How We Select Stocks for Our Equity Portfolio
You don’t have to do the work. We do it for you, and with excellence.
Finding the right stocks used to be a grueling process that all wealth managers love to hate. But we have leveraged technology to make this process simpler and the results better, for our users.
We wrote an algorithm that filters through the top fund managers in the US, find their newest stock purchases and then ranks the stocks by how many fund managers are buying them. The more fund managers are buying a specific stock the more promising and interesting we consider that stock. If the biggest fund managers, with their dozens of analysts, research budgets and more find a stock interesting, we think it’s worth checking out. Once we curate this list of “power stocks”, we then run them through further analysis until we settle on the best idea of them all which we add to our portfolio.
The Rise Process
Any stock that makes it into our portfolio involves two distinct processes which blend to create the toughest evaluation that any stock has to survive.
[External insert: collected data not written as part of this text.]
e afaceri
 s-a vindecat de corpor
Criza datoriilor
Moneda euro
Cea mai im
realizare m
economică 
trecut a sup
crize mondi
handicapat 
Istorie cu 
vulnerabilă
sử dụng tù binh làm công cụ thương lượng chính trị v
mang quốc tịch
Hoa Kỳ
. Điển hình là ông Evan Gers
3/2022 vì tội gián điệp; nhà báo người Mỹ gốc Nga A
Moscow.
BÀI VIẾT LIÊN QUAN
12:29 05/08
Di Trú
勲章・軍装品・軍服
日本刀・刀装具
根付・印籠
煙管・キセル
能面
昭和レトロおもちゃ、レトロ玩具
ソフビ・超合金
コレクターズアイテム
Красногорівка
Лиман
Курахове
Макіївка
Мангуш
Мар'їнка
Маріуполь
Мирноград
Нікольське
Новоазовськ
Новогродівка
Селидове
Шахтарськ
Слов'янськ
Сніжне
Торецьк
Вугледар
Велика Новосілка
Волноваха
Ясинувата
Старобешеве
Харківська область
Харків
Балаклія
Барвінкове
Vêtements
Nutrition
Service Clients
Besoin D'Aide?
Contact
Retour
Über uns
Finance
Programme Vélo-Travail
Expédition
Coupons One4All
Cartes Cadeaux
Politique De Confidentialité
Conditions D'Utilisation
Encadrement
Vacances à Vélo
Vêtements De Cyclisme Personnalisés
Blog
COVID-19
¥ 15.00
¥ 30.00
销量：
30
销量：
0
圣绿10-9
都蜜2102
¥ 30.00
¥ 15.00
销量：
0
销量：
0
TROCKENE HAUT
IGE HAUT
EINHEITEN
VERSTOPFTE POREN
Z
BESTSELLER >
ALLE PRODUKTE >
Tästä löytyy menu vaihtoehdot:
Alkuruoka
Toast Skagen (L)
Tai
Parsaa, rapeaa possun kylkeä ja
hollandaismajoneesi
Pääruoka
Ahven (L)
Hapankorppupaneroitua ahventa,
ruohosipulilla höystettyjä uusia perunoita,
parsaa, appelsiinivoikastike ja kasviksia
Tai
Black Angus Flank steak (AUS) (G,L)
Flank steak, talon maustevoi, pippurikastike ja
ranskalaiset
(Key takeaway is that if a stock survives this process, let’s just say it’s super-duper incredibly “interesting” and worthy of a spot in our portfolio of elite stocks that will perform for years to come. It’s like a stock market version of getting into Harvard.)
The Filter
Our filter is an algorithm that scans the stock holdings of the best fund managers’ across the US every quarter. It picks out the new stocks that most of these managers are adding to their portfolios that quarter. The more fund managers are adding a particular stock, the higher that stock ranks on our list since that means a lot of investors and research analysts think these are good investments.
At the end of the process, the Filter would have run through thousands of stocks and selected the top 5 most popular positions, or less than 0.5% of the total. That acceptance rate makes this the Ivy League of stocks.
The Admission Board
Our process does not end there. Once the top 5 stocks emerge from the filter, we send it to our team of investment analysts. Their job is to inspect the financials of each company, its current stock price, its long term prospects, profitability, the quality of its management and its competitive advantage. Then we rank them from 1 to 5 according to their cumulative performance on all these fronts. AKA, their CGPA.
Once the ranking is established, we go back to our existing portfolio and pick out the one that is not living up to the expectations it was admitted on (AKA the dullard). That gets expelled from the portfolio, while the #1 ranked new stock is admitted.
The Final Results
This process happens each time we make new investments into the portfolio. What it is designed for is to make sure we hold a relatively concentrated portfolio of around 20 stocks on average. Sometimes when markets are down and deals are plenty we can expand this to 30 and when market normalizes, we whittle it back down. But we go through this process to make sure that not only are we selecting compounders — that is, stocks that continue to grow more valuable and profitable over a long period, but that we are also picking better and better stocks over time, which means the already great portfolio performance is constantly getting better. This is better than holding just market tracking ETFs, or trading stocks yourself, as our performance so far has proven.
But beyond performance, holding the best stocks means that you’re always assured that your investments are low risk, provide stable returns and allow you to sleep comfortably every night.
Having butterflies in your stomach might be great for your love life, but it’s definitely not good for your investments. At Rise, we want you to know that you’re holding investments that balance safety, quality and long term growth.